WRITING
Ominous and Uplifting Paintings that Dance with Death
Patrick Neal July 2, 2018
The allegory of the Dance of Death, and its evocation of the agonies and ecstasies inherent to the life and death cycle, took on distinctly erotic overtones by the time it morphed into Death and the Maiden at the end of the 15th century. Symbolized by a naked young woman in a resigned tryst with the grim reaper, Death and the Maiden originates from the ancient Greek story of the abduction of Persephone by Hades, dragged to the underworld while picking flowers. The imagery is wrapped up in the inevitability of death, the four seasons, and the impermanence of youth, beauty, and earthbound existence.

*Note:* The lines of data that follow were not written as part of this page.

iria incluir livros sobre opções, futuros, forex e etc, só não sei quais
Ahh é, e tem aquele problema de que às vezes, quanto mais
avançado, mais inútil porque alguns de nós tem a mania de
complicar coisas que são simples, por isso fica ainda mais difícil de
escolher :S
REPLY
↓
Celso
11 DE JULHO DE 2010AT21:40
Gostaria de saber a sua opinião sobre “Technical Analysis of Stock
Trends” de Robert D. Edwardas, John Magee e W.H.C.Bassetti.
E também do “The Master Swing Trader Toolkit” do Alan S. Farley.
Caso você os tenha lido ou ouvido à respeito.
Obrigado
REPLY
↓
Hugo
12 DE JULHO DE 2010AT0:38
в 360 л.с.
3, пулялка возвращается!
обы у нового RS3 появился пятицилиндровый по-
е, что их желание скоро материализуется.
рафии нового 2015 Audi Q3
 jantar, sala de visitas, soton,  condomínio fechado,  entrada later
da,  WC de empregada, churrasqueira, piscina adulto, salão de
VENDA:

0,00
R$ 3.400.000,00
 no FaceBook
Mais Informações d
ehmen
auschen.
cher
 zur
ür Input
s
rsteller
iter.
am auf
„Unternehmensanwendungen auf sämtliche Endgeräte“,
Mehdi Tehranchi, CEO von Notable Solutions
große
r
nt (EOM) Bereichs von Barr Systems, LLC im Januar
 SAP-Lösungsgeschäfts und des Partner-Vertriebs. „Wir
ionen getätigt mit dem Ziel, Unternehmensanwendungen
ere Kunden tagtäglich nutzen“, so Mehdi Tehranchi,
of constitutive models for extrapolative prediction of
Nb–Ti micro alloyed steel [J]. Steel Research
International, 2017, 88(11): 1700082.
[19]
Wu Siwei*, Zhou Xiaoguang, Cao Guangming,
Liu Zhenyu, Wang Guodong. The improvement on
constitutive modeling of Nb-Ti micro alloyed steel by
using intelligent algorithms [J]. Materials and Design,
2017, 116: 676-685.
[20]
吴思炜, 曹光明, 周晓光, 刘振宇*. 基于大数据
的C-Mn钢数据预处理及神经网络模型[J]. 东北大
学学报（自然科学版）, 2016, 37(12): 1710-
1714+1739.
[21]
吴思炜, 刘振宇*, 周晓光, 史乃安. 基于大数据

Death and the Maiden, the title of artist Emilia Olsen’s inaugural show of paintings on view at Doppelgänger Studio in Ridgewood, breathes new life into this story. For Olsen, the Death and the Maiden theme appears to serve as a metaphor for artistic sustenance and renewal, as well as a manifestation of her political, climate, and existential anxieties. The thickly painted, rich works in the show have an open-ended ambiguity, at once ominous and uplifting, dropping plenty of key iconography while allowing the imagination to roam.
In many of the works, Olsen depicts writhing and aggressive vegetation and supine maidens in a reciprocal human and plant entanglement. The compositions teem with vestiges of the natural world: plant, animal, water, and air, and by analogy, Olsen brings to life the creative process through tactile layerings, gesture, revision, and improvisation. In different scenarios, a tangle of vines, jungle fronds, or a stubby ramble of cacti buds trap and encircle a woman in a puzzling union of pink flesh and greenery. She is often accompanied by a beaming skeleton, and a few small canvases feature skulls all by themselves.
Olsen works with patches of paint across the field of the canvas using bright, out-of-the-tube colors. She tends not to blend, which gives figurative elements a simple, pop naiveté. Depth and volume are suggested through planar twists and turns and by reading between the spaces of flat wall-to-wall shapes. She mixes caulk and pumice medium into her oils to accentuate the lush sensuality of flowers, bones, and cellulose, and her heavily painted strokes bring you back to the surface and the artist’s hand.
“Untitled” (2018) has a deep purple ground and flowers dominate the scene as they do in “New Mexico” (2018), where gobs of frosting-like paint suggest the petals and blood-orange colorings of a kingcup cactus, the maidens all but obscured. The muscular physicality and electric colors create beautiful abstract compositions that stretch across the picture plane and bring to mind Chaim Soutine’s series of Gladioli.
Olsen’s paintings, peppered with flowers, skulls, and intonations of the afterlife, evoke ritualistic icons of the Mexican Day of the Dead Celebration. Her clotted, sunburnt orange flowers are like the Aztec marigolds that dot household altars and her grinning skeletons could be brethren to the calaca masks and calavera sugar skulls that assist in commemorating the spiritual journey.
Olsen uses fresh primed and stretched canvases as palettes to mix her paints on, only to then redeploy these same colored surfaces as textural grounds with which to begin a new work. Lying beneath diaphanous scrims of overpainting, where subjects have been redrawn and reworked, these grounds contribute to the layered, camouflaged environments of the paintings. In “Thru the Vines” (2018), the odd, sideways leering and surprising hide-and-seek appearance of a skeleton among the foliage evoke James Ensor’s lively, charismatic skeletons. Similarly, “Death and the Maiden” (2018), a high point of the exhibition, is a frothy mix of piggy pink flesh and bones arranged in a rhythmic, bobbing wave pattern, like skulls stacked in an ossuary.
The exhibition also includes a number of blue paintings with voluptuous female nudes enveloped in water or the deep indigos and cobalt of nightfall; the ebb, flow, and reverberation of waves conceal and reveal the figure. “Bluets (After Maggie Nelson)” (2018) offers a clue to the source material and sheds light on Olsen’s practice of overlapping subjects whether physical, autobiographical, or mythological.
Rather than working from life, one could say, Olsen works after life. She paints people, places, and things as she remembers them, at times referencing actual photos and her imagination while interjecting a tug of war between Eros and Thanatos into the mix. If the Dance of Death of the medieval period spoke to horrors like the bubonic plague as a mass killer, today it takes on new resonance with global warming, nuclear war, and Anthropocene extinction. Olsen’s paintings, by turn, suggest an acceptance and invigoration of one’s place in the universe, shaking off the dead skin of the past in order to be renewed as an earth goddess.
Emilia Olsen: Death & The Maiden continues at Doppelgänger Studio (59-33 Linden Street, Ridgewood, NY) through July 15.